* [Dataset entries]
————

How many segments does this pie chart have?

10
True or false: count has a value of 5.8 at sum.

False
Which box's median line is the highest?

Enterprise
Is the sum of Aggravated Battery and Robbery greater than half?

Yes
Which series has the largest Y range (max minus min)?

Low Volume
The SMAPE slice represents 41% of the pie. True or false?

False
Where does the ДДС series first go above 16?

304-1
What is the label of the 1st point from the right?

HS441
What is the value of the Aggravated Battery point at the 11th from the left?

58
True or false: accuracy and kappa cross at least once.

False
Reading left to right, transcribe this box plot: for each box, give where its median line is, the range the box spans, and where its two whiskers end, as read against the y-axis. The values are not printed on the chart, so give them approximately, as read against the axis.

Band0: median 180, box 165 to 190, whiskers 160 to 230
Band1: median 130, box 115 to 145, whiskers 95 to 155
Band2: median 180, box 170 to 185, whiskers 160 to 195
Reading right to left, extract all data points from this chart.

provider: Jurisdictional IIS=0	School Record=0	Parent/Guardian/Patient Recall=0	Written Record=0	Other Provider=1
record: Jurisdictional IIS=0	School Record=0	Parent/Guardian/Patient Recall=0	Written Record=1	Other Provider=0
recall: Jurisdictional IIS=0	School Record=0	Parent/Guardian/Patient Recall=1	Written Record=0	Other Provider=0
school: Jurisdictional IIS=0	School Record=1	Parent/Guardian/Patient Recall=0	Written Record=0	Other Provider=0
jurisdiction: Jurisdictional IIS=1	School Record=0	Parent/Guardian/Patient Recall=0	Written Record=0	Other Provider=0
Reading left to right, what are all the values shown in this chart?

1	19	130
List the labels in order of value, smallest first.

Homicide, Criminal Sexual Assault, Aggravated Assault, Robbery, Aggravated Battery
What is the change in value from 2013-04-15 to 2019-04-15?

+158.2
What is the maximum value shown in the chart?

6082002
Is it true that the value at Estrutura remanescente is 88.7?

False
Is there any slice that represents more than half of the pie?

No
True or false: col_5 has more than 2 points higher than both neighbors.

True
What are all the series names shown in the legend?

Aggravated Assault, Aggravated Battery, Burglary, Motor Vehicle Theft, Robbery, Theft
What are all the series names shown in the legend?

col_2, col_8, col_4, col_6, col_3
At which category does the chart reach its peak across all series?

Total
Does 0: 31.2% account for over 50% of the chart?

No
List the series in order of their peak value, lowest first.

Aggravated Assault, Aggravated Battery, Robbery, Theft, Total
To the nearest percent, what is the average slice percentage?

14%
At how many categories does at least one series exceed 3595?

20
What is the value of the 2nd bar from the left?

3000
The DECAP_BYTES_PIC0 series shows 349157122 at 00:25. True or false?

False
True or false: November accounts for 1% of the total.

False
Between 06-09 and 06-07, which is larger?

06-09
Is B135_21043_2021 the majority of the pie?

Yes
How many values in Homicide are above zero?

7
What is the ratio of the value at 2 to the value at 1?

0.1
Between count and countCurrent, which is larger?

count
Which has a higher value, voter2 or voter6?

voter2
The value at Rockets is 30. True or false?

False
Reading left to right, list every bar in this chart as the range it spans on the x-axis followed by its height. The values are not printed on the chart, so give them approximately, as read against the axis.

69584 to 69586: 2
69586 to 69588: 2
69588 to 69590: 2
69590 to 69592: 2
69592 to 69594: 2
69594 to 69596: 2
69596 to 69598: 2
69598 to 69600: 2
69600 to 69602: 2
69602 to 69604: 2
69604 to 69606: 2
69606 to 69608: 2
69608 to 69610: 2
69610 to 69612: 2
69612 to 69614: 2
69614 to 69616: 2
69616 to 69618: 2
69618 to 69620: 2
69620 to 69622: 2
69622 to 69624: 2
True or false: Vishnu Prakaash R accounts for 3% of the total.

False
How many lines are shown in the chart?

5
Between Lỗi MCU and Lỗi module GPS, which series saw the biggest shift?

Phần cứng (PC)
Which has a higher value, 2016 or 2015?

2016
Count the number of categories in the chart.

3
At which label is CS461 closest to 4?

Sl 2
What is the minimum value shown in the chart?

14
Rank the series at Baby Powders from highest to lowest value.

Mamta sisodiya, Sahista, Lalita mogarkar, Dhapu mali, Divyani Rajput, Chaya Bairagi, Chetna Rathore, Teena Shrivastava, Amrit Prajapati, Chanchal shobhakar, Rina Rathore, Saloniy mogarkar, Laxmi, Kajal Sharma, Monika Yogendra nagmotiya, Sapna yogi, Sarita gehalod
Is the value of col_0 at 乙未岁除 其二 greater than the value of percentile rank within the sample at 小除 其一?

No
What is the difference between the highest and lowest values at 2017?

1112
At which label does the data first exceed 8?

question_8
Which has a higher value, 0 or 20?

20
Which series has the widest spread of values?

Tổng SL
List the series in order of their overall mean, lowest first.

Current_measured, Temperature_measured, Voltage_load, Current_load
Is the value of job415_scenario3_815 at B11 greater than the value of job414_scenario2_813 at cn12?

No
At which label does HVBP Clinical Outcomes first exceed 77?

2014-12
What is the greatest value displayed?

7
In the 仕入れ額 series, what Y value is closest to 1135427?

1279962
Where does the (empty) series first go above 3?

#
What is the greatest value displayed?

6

————

* [Task prompt]
Copy out the records word for word, beginning at the start of the records and stopping after the line that contains "True or false: accuracy".

* [Answer for the task]
How many segments does this pie chart have?

10
True or false: count has a value of 5.8 at sum.

False
Which box's median line is the highest?

Enterprise
Is the sum of Aggravated Battery and Robbery greater than half?

Yes
Which series has the largest Y range (max minus min)?

Low Volume
The SMAPE slice represents 41% of the pie. True or false?

False
Where does the ДДС series first go above 16?

304-1
What is the label of the 1st point from the right?

HS441
What is the value of the Aggravated Battery point at the 11th from the left?

58
True or false: accuracy and kappa cross at least once.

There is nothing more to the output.